┌──

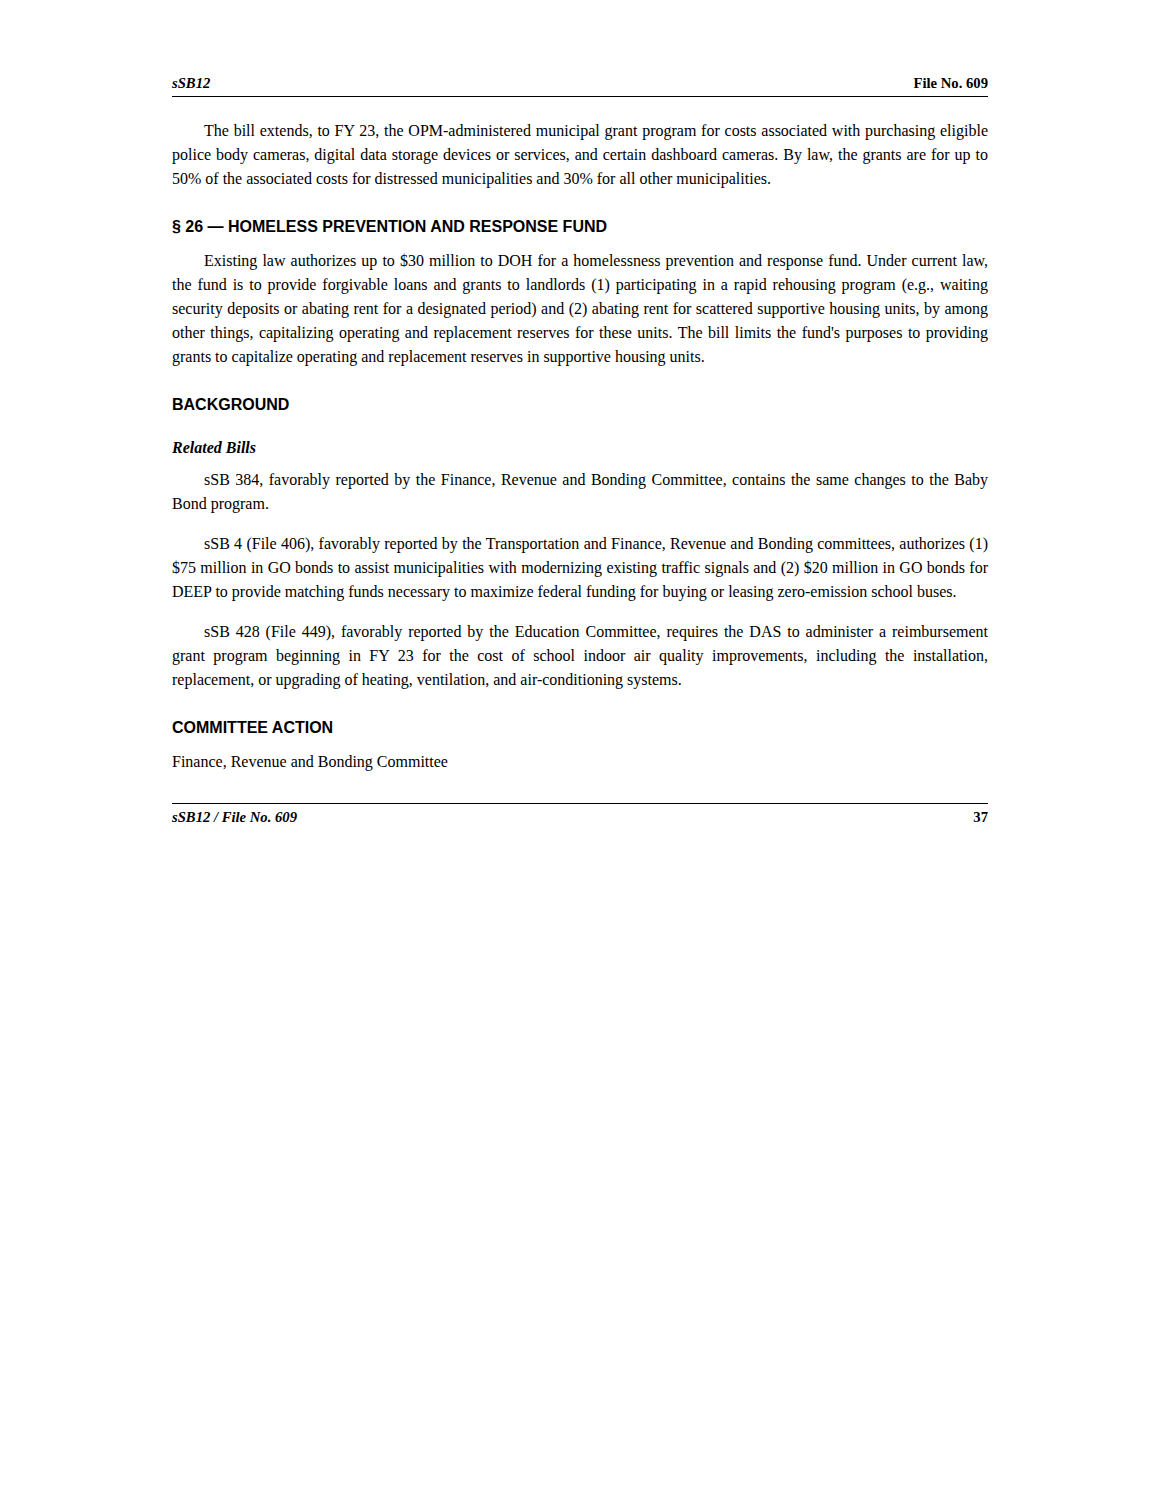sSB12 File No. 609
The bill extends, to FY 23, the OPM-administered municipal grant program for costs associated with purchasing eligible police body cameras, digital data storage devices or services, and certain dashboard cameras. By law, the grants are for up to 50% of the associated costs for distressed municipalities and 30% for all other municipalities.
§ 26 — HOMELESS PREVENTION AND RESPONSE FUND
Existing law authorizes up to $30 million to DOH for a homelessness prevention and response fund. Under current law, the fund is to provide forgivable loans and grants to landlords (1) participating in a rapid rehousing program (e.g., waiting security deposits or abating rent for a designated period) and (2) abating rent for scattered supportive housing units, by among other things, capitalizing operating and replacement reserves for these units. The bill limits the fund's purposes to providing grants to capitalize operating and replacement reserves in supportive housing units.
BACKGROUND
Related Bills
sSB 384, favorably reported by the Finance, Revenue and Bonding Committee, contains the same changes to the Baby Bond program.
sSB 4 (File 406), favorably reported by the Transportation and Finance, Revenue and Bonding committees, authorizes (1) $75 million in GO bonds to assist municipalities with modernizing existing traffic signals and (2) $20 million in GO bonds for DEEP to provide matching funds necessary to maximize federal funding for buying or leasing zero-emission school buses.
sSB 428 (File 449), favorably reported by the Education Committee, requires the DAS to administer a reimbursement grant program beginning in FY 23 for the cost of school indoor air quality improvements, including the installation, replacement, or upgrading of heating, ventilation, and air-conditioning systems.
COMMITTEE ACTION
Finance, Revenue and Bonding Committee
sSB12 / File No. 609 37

└──

### What the task asks
Word for word, quote the lines from the line containing "sSB 4 (File" through the end of the material, both included, and nothing else.

### Response to this task
sSB 4 (File 406), favorably reported by the Transportation and Finance, Revenue and Bonding committees, authorizes (1) $75 million in GO bonds to assist municipalities with modernizing existing traffic signals and (2) $20 million in GO bonds for DEEP to provide matching funds necessary to maximize federal funding for buying or leasing zero-emission school buses.
sSB 428 (File 449), favorably reported by the Education Committee, requires the DAS to administer a reimbursement grant program beginning in FY 23 for the cost of school indoor air quality improvements, including the installation, replacement, or upgrading of heating, ventilation, and air-conditioning systems.
COMMITTEE ACTION
Finance, Revenue and Bonding Committee
sSB12 / File No. 609 37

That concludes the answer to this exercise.